═════ SOURCE TEXT ═════

On 5 July 1973, while serving as Army Chief of Staff and minister of defense, Habyarimana seized power in a coup d'état against the incumbent president Grégoire Kayibanda, ousting Kayibanda's ruling Parmehutu party. In 1975, he created the Mouvement Révolutionnaire National pour le Développement as the country's only legal party. The government stayed almost entirely in military hands until 1978 when a new constitution was approved in a referendum. At the same time, Habyarimana was elected to a five-year term as president; as president of the MRND, he was the only candidate. He was reelected in 1983 and 1988, both times as the only candidate.

═════

Please repeat the passage above on Habyarimana's rise to power, in full and word for word.

═════ EXTRACTED ENTRIES ═════

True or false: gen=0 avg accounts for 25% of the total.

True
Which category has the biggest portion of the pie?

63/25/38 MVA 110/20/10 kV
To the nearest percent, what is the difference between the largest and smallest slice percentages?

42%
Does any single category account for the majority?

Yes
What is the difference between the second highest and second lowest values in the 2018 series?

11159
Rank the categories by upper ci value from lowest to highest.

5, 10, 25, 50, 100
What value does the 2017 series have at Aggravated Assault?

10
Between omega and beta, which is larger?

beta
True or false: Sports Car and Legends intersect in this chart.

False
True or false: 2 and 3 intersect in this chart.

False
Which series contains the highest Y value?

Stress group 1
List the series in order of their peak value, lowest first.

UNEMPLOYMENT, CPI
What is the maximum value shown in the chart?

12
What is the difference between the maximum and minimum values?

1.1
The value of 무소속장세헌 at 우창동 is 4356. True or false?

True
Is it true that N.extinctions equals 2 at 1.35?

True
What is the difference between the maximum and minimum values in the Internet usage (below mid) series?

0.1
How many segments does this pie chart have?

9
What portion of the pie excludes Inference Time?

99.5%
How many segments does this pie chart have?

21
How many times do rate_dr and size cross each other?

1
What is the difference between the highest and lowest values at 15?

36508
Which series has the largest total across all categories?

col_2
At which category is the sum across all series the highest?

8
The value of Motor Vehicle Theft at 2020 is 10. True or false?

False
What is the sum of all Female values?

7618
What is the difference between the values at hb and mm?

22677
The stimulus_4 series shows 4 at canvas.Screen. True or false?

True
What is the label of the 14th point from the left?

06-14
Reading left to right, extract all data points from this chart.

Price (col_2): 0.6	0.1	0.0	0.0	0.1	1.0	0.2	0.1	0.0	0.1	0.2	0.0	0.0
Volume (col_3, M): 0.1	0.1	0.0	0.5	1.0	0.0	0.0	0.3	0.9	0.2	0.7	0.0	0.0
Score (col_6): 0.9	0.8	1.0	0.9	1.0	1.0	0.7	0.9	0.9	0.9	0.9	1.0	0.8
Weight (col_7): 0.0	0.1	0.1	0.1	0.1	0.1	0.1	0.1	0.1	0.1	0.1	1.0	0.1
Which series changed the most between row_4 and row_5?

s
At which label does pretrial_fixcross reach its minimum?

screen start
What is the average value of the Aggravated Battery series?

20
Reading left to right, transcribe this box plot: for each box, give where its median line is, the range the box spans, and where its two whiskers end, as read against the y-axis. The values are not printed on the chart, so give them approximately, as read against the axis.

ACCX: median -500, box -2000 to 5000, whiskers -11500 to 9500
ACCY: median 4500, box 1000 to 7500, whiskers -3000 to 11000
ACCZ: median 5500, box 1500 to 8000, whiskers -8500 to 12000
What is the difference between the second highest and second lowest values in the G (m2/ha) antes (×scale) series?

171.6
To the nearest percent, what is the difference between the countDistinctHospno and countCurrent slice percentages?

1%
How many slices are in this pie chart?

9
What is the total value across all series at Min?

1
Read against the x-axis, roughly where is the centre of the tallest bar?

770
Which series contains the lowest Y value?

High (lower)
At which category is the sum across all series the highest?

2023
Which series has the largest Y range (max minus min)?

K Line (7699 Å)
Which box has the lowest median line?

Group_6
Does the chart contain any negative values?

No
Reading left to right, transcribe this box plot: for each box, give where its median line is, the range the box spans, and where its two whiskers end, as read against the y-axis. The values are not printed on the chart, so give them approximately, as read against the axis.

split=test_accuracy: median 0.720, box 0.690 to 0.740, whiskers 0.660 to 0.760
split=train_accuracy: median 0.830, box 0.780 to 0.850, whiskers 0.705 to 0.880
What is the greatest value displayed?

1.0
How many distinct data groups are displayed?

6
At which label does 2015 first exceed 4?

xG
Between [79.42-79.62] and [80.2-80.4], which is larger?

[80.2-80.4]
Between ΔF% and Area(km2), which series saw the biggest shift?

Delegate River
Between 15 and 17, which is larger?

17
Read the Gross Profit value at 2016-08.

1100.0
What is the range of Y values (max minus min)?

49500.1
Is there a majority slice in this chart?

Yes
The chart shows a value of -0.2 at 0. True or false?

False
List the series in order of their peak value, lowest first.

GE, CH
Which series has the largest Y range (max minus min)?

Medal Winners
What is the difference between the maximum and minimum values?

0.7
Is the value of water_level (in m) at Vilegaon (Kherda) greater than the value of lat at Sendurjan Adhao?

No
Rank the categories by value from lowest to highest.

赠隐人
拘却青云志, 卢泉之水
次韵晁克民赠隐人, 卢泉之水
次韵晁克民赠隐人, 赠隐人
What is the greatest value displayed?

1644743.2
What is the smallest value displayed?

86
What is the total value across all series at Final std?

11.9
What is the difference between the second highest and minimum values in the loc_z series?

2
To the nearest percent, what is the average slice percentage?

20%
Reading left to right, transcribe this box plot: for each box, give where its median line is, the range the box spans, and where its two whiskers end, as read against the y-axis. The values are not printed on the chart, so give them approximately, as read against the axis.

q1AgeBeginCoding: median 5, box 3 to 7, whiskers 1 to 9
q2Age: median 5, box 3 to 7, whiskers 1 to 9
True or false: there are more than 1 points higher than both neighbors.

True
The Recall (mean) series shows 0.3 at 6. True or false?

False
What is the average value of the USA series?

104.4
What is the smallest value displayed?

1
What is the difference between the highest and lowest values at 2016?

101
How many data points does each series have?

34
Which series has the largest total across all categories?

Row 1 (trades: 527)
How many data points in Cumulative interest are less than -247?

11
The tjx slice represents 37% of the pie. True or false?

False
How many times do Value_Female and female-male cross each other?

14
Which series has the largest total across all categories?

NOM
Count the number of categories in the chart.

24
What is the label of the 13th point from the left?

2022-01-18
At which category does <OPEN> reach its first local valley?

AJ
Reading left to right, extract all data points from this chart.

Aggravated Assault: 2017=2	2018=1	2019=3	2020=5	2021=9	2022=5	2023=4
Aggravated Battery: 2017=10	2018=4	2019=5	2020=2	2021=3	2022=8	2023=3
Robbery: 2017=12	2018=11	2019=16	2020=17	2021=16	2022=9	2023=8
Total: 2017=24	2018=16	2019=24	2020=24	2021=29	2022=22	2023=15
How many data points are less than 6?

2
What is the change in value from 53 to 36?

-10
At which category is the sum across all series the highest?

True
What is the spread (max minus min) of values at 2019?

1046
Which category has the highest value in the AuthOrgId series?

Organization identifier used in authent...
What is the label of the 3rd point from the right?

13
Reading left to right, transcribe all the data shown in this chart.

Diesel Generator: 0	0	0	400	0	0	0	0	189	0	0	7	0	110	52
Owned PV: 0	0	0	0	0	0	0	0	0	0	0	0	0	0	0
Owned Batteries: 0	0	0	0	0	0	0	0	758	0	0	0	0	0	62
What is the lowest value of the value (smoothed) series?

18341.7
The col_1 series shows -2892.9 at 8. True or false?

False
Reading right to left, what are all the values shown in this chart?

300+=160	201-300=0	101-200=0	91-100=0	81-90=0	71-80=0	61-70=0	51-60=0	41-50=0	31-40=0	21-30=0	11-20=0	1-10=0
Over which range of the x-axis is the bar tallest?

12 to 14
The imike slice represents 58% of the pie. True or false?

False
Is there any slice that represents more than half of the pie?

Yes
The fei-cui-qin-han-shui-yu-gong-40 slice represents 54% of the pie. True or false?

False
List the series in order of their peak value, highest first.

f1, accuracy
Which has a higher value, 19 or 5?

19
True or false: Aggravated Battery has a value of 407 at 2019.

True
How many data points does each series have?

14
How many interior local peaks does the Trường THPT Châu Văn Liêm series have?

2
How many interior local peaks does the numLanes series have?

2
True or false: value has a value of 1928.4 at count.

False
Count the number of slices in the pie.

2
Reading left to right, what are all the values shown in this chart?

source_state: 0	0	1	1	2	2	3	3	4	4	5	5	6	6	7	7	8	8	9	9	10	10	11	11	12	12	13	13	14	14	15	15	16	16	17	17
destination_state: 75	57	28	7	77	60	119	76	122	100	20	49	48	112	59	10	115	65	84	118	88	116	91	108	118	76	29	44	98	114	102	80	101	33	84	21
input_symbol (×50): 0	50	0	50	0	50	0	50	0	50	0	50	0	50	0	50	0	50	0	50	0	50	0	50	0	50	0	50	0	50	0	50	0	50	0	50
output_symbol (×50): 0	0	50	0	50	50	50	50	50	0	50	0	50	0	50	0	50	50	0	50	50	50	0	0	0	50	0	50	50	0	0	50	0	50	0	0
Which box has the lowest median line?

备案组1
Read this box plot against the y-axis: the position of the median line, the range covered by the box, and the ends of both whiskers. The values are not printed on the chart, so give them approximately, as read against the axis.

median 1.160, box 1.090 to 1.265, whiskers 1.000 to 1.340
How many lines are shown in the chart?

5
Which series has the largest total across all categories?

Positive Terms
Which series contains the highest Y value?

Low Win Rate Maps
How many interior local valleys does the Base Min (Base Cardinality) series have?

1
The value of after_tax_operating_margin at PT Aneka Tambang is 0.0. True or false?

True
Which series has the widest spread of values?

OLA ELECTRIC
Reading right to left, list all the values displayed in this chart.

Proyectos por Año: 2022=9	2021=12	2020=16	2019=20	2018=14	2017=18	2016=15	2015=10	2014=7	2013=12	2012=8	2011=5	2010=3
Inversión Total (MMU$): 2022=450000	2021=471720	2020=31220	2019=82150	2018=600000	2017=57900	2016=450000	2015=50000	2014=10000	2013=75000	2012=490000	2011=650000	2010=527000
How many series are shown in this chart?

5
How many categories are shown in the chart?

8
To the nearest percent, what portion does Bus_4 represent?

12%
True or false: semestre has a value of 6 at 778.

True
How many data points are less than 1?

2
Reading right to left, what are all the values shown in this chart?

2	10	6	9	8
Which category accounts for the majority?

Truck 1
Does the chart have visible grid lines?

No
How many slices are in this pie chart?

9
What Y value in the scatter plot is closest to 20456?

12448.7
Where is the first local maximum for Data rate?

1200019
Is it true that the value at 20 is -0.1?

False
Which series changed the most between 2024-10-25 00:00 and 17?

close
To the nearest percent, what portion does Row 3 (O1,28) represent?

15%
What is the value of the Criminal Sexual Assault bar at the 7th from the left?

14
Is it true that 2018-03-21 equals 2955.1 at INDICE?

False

═════

EXERCISE ANSWER:
On 5 July 1973, while serving as Army Chief of Staff and minister of defense, Habyarimana seized power in a coup d'état against the incumbent president Grégoire Kayibanda, ousting Kayibanda's ruling Parmehutu party. In 1975, he created the Mouvement Révolutionnaire National pour le Développement as the country's only legal party. The government stayed almost entirely in military hands until 1978 when a new constitution was approved in a referendum. At the same time, Habyarimana was elected to a five-year term as president; as president of the MRND, he was the only candidate. He was reelected in 1983 and 1988, both times as the only candidate.